What are the main changes proposed by the LGA?

They want to have access to a wider range of taxes and charges so that more is raised locally and less has to come from the government.

It would mean reversing the current position where councils depend on government for 75% of their funding and raise only a quarter locally.

Their proposals include:

  • reforming the property-based council tax to make it fairer - for instance by adding more price bands at the top and bottom to reflect a wider range of values. It would mean those living in the most expensive houses paying more than at present.

  • returning the business rates - set by the government since 1990 - to local control. This would restore the imbalance in central/local funding to something like 50/50, but business bosses are fiercely opposed.

  • replacing most of the government grant with a guaranteed slice of national income tax, or even going for a local income tax set locally.

  • drawing on other revenue sources such as tourist taxes, congestion charges, etc.

    Why are these changes being proposed?

    It has become clear that the level of council tax is reaching the limit of public acceptability.

    Last year the average rise in England was 12.9% - the highest since council tax replaced the hated poll tax 11 years ago.

    Pensioners and others on low or fixed incomes have been worst hit - and are making the most noise - but there are plenty of grumbles from better off householders too.

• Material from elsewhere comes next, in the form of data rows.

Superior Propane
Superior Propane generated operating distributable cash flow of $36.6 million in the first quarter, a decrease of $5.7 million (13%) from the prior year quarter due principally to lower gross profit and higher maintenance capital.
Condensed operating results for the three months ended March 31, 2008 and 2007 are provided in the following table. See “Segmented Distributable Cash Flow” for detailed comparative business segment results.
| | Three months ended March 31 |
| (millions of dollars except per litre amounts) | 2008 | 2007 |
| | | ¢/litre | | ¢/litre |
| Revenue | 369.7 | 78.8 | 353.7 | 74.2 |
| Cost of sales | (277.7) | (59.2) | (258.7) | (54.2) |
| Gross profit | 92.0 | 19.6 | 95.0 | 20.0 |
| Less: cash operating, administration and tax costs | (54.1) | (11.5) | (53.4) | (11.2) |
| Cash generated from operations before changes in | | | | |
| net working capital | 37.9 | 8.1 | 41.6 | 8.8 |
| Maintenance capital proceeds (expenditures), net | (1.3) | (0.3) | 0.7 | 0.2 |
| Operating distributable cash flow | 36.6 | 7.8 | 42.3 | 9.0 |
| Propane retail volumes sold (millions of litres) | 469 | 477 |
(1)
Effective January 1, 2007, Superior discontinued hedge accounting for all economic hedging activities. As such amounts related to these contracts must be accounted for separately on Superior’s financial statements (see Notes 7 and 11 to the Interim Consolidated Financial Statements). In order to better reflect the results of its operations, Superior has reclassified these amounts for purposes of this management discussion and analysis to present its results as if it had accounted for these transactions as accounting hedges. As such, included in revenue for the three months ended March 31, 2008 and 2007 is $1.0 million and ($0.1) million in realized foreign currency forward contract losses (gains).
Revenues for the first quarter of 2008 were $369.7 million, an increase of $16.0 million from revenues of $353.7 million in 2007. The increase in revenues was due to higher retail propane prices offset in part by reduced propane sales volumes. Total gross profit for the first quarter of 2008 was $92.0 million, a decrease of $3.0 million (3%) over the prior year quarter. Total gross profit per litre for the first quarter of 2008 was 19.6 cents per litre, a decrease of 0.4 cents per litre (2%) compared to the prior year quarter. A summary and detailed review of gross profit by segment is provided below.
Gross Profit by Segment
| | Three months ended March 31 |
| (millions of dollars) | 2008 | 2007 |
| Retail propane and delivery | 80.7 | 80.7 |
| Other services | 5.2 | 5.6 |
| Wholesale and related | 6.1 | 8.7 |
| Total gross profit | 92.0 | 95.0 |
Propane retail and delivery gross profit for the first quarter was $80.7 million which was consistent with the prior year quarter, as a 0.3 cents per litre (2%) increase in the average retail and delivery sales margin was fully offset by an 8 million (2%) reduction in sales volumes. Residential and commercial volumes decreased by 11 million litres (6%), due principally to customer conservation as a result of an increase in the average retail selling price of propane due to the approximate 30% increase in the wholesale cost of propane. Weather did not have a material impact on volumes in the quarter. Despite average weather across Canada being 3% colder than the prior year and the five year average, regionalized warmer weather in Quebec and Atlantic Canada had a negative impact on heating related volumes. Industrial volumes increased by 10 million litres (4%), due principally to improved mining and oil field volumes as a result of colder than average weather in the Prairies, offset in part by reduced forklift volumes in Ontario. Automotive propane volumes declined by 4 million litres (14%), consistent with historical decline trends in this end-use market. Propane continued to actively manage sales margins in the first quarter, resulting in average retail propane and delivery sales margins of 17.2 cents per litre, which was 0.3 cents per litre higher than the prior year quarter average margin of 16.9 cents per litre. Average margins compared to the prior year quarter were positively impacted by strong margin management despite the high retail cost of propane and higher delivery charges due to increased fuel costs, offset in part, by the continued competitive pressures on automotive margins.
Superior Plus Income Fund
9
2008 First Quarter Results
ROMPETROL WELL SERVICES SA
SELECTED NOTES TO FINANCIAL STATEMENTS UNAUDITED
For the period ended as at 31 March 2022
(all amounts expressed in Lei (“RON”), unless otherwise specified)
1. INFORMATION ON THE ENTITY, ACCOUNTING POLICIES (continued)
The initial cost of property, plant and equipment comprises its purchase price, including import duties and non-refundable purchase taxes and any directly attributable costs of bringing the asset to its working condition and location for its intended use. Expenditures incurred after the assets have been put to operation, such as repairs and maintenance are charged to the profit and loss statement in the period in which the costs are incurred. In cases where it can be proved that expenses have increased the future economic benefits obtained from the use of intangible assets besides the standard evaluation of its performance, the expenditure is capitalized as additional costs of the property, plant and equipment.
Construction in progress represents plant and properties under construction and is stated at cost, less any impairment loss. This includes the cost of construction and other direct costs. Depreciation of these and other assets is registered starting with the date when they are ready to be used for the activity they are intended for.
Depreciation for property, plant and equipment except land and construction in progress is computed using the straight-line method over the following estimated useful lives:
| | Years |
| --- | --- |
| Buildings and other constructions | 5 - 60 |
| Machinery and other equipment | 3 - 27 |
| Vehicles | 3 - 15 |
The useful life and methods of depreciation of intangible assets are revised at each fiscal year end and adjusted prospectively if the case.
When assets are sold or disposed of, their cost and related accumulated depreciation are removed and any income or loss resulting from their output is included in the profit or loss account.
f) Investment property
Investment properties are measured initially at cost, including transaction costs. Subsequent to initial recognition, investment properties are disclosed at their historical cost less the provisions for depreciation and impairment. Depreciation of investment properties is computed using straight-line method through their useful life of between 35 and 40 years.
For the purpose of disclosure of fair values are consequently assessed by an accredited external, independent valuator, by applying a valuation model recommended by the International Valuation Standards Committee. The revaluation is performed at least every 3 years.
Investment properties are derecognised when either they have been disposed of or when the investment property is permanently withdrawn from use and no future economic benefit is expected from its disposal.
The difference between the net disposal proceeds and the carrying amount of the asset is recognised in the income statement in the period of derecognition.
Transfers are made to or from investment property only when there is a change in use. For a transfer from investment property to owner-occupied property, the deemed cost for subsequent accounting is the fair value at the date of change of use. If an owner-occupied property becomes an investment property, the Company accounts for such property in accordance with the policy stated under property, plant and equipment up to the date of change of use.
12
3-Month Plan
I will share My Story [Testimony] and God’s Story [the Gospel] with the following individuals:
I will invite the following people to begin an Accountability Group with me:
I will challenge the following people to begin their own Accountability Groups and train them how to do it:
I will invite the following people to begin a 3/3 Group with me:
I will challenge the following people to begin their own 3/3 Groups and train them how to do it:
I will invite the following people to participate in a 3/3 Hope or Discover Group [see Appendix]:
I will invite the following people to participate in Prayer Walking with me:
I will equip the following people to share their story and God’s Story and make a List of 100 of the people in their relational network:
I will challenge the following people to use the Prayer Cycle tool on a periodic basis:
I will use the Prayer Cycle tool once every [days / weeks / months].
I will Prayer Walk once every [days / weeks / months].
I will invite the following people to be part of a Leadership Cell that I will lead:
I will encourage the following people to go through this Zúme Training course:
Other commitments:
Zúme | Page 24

    A recent report by the Audit Commission said the whole local government finance system was "fundamentally flawed", so it is not a question whether there is change, but when.

    What would this mean for residents?

    The LGA report echoes other studies that suggest increasing the number of property price bands council tax is based on. At the moment, the top band covers all homes worth more than 320,000. That means someone in a house worth 350,000 pays the same as someone in a mansion worth several million.

    Adding more bands, particularly above the top level but also leading up to the lowest level - currently 40,000 - would make the tax more progressive.

    How is central government likely to view these proposals?

    A government review of council funding, chaired by the local government minister Nick Raynsford, will publish its findings on these and other options in the summer.

    Ministers are being extremely cautious about change because of what happened when the Tories replaced the old rates with the poll tax.

    They also know that whatever change you make you will create winners and losers - and it is the latter who will make the most noise.

    When could this new system come into being?

    Any major overhaul is unlikely before 2007. It makes sense to first wait for the long overdue revaluation of homes in England, which begins next year, updating the values last taken back in 1991. These new values will not be reflected in council tax bandings for another two years after that.